The Langfuse platform allows users to visually inspect and debug their applications. Common use cases are investigating costs, latencies and drilling into user feedback and bugs.

Evals: Langfuse allows users to score the quality of their application. This can be done through human input (user feedback, manual scoring) or model-based evaluations (now including uptrain.ai evals).

Prompt Management: Langfuse effectively manages and versions prompts. Engineered for optimal performance, the feature incorporates SDK-level caching for enhanced efficiency. It can be thought of as a Prompt CMS (Content Management System).

Metrics: Langfuse analytics derives actionable insights from production data. Langfuse tracks rich data on quality, cost, latency and volume.
Analyze this data via dashboards and utilize powerful filtering and export functions. All data in Langfuse can be exported at any point for analysis or fine tuning.

More: Langfuse is an open source project (GitHub). It can be easily self-hosted or used through Langfuse Cloud with a generous free tier. See the Langfuse Documentation for more information.

Evaluation with UpTrain x Observability with Langfuse

With this integration, you can seamlessly use UpTrain to evaluate the quality of your LLM applications and add those scores to the traces facilitated by Langfuse for observability. If you want to jump into the code directly, try the tutorial here.

Step 1: Log your query-response pairs with Langfuse

Use one of the many integrations (Python, JS, Langchain, LlamaIndex, LiteLLM, …) of Langfuse to capture production or development data of your LLM application. Check out the docs for a full list of all integrations and a quickstart.

Step 2: Retrieve the traces to evaluate with UpTrain

for interaction in data:
    trace = langfuse.trace(name = "uptrain batch")
    trace.span(
        name = "retrieval",
        input={'question': interaction['question']},
        output={'context': interaction['context']}
    )
    trace.span(
        name = "generation",
        input={'question': interaction['question'], 'context': interaction['context']},
        output={'response': interaction['response']}
    )
 
# await that Langfuse SDK has processed all events before trying to retrieve it in the next step
langfuse.flush()

Step 3: Evaluate the quality of retrieved-context and generated response

res = eval_llm.evaluate(
    data = data,
    checks = [Evals.CONTEXT_RELEVANCE, Evals.FACTUAL_ACCURACY, Evals.RESPONSE_COMPLETENESS]
)

Step 4: Log the scores back to the Langfuse platform for visualization and analysis

for _, row in df.iterrows():
    for metric_name in ["context_relevance", "factual_accuracy","response_completeness"]:
        langfuse.score(
            name=metric_name,
            value=row["score_"+metric_name],
            trace_id=row["trace_id"]
        )

And voila! You can now observe the quality of your application along with full traces in these 4 simple steps. By incorporating UpTrain’s evaluation metrics into Langfuse, you can track and compare the effectiveness of different experiments, gaining valuable insights into the strengths and weaknesses of your LLM models and applications in development and production.

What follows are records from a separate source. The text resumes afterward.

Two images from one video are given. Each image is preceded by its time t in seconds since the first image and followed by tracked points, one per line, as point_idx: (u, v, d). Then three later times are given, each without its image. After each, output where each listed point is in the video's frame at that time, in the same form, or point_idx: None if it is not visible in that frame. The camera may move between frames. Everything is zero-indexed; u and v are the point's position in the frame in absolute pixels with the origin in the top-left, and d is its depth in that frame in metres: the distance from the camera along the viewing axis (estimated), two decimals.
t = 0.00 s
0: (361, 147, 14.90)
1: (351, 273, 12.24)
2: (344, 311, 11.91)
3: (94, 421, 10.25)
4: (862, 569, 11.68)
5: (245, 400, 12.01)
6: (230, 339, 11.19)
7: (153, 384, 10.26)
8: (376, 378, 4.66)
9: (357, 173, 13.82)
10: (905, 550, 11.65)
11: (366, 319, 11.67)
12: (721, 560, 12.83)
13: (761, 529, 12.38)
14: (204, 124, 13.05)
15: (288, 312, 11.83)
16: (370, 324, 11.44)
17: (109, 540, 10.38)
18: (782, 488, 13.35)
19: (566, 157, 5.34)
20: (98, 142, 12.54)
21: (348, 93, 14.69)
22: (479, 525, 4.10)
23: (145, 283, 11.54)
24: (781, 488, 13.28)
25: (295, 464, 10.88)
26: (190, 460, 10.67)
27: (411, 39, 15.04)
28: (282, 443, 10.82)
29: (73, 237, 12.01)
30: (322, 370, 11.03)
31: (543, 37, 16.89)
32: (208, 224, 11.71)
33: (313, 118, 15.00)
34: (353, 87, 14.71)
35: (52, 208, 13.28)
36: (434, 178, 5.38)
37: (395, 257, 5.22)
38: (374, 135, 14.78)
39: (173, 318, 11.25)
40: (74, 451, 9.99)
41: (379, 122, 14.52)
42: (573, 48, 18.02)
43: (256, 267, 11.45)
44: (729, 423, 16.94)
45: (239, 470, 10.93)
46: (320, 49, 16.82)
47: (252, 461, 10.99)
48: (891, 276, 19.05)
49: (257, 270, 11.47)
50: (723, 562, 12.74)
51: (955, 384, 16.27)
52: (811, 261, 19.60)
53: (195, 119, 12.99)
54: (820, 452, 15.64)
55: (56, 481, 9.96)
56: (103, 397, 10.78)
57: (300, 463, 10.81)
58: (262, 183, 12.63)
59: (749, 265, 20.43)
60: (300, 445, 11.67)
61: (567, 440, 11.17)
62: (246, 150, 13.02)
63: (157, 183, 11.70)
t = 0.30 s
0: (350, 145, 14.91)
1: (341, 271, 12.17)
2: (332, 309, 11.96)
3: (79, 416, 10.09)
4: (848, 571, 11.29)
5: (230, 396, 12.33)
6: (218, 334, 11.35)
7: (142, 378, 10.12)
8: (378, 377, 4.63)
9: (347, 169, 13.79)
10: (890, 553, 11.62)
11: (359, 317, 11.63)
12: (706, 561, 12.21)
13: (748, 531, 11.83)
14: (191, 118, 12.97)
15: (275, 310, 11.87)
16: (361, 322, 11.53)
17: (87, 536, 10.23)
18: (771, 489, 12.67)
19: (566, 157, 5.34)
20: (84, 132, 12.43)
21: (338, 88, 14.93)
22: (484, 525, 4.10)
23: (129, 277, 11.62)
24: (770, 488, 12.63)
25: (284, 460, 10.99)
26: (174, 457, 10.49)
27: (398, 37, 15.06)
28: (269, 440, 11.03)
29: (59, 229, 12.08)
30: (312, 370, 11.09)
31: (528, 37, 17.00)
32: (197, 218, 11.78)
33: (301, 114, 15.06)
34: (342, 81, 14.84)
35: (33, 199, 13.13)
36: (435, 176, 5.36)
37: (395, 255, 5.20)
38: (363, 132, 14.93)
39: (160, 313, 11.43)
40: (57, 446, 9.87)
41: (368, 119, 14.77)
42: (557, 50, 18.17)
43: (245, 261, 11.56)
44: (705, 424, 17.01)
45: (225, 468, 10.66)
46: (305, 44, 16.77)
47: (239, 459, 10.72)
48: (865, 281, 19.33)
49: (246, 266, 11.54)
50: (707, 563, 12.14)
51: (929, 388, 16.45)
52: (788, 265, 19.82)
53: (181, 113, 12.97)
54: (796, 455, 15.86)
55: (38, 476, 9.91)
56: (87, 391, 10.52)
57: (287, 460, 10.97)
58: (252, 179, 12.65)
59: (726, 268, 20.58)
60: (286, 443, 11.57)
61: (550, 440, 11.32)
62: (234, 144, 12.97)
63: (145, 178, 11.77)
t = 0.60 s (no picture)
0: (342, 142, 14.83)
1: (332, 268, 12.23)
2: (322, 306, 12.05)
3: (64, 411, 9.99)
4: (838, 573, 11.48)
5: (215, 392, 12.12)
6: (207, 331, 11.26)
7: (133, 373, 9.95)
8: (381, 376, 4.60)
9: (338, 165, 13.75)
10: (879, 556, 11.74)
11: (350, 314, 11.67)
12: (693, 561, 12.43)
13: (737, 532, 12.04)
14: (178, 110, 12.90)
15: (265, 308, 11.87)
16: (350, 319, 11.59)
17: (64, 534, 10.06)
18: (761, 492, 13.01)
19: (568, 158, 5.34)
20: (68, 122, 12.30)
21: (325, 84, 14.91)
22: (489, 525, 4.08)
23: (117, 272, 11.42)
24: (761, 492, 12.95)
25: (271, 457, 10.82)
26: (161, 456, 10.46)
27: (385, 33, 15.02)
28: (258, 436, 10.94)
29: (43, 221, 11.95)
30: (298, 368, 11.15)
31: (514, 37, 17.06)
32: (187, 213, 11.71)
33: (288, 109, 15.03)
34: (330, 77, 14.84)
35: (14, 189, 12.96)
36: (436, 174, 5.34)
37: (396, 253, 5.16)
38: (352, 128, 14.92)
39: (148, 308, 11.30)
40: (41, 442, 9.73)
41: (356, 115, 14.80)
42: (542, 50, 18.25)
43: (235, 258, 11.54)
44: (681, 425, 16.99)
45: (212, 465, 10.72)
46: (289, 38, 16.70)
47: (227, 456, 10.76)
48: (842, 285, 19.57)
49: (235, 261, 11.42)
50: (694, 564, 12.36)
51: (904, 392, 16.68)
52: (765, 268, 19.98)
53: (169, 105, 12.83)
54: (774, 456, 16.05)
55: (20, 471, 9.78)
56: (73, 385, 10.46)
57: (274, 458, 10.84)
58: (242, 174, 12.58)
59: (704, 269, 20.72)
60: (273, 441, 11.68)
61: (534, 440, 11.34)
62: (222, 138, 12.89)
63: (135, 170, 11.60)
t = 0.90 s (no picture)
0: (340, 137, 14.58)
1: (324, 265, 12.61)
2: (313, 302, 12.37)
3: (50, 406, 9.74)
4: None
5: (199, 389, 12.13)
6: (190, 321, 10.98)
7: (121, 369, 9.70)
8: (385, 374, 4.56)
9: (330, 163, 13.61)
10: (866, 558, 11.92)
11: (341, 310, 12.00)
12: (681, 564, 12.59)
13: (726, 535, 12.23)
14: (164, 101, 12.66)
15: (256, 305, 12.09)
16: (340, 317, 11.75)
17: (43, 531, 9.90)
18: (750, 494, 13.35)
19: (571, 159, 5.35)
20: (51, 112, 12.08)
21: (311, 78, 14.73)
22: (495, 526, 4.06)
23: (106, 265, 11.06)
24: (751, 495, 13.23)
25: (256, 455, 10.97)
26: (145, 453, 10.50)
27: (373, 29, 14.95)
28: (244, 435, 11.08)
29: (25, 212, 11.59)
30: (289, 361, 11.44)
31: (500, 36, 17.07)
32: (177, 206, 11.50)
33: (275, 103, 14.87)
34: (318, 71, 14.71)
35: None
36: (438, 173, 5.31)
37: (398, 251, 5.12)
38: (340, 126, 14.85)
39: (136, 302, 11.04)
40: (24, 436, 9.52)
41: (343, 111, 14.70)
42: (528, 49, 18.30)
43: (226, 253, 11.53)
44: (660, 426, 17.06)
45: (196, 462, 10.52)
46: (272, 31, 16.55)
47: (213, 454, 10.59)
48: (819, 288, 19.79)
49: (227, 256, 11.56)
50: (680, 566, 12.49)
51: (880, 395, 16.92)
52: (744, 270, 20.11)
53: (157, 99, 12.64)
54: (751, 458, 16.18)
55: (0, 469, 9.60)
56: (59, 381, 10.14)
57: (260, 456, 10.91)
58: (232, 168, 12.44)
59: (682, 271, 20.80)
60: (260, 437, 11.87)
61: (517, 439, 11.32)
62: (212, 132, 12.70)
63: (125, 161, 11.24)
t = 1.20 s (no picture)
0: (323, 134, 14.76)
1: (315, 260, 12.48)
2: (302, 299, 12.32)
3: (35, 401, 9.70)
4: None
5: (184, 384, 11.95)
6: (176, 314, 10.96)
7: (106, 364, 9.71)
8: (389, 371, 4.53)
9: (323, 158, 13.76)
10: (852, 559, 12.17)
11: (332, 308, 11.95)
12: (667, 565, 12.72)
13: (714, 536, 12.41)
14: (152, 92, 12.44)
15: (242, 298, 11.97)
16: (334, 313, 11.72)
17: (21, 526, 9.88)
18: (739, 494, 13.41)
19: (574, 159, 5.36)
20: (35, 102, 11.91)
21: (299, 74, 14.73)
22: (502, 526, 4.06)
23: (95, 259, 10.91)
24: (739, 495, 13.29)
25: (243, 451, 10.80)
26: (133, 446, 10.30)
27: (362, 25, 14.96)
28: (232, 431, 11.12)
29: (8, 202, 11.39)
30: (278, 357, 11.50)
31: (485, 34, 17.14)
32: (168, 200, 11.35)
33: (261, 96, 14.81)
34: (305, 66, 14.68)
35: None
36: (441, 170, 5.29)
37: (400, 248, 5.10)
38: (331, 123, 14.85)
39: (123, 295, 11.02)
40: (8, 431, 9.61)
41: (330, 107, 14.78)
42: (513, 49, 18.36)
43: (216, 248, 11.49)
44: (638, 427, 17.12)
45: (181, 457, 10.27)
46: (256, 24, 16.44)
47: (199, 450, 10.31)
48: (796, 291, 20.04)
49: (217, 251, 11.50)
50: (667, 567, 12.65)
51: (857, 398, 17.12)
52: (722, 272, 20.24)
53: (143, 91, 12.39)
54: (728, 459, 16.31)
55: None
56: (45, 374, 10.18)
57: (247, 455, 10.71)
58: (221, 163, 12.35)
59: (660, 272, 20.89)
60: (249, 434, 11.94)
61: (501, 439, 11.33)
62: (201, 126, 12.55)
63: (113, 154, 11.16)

20+ pre-configured checks at your disposal

UpTrain provides 20+ pre-configured checks to evaluate the quality of your final response, retrieved-context as well as all the interim steps. You can:

Access scores for Response Completeness, Relevance & Validity, etc.,
Compute the quality of retrieval and degree of context utilization,
Check if the response can be verified from the context or not,
Detect and prevent prompt injection and jailbreak attempts
Examine whether the user is frustrated while interacting with your chatbot
Or define your custom evaluations

You can find the complete list of pre-configured evaluations here. Further, You can use evaluation and observability stats to understand how your systems are performing in production, identify bottlenecks and iteratively improve them.

Conclusion

In this blog, we have introduced the recent integration between UpTrain’s evaluation platform and Langfuse’s observability platform. Moreover, with this integration, you can seamlessly track your applications’ latency, cost and quality, all in one place. Happy building!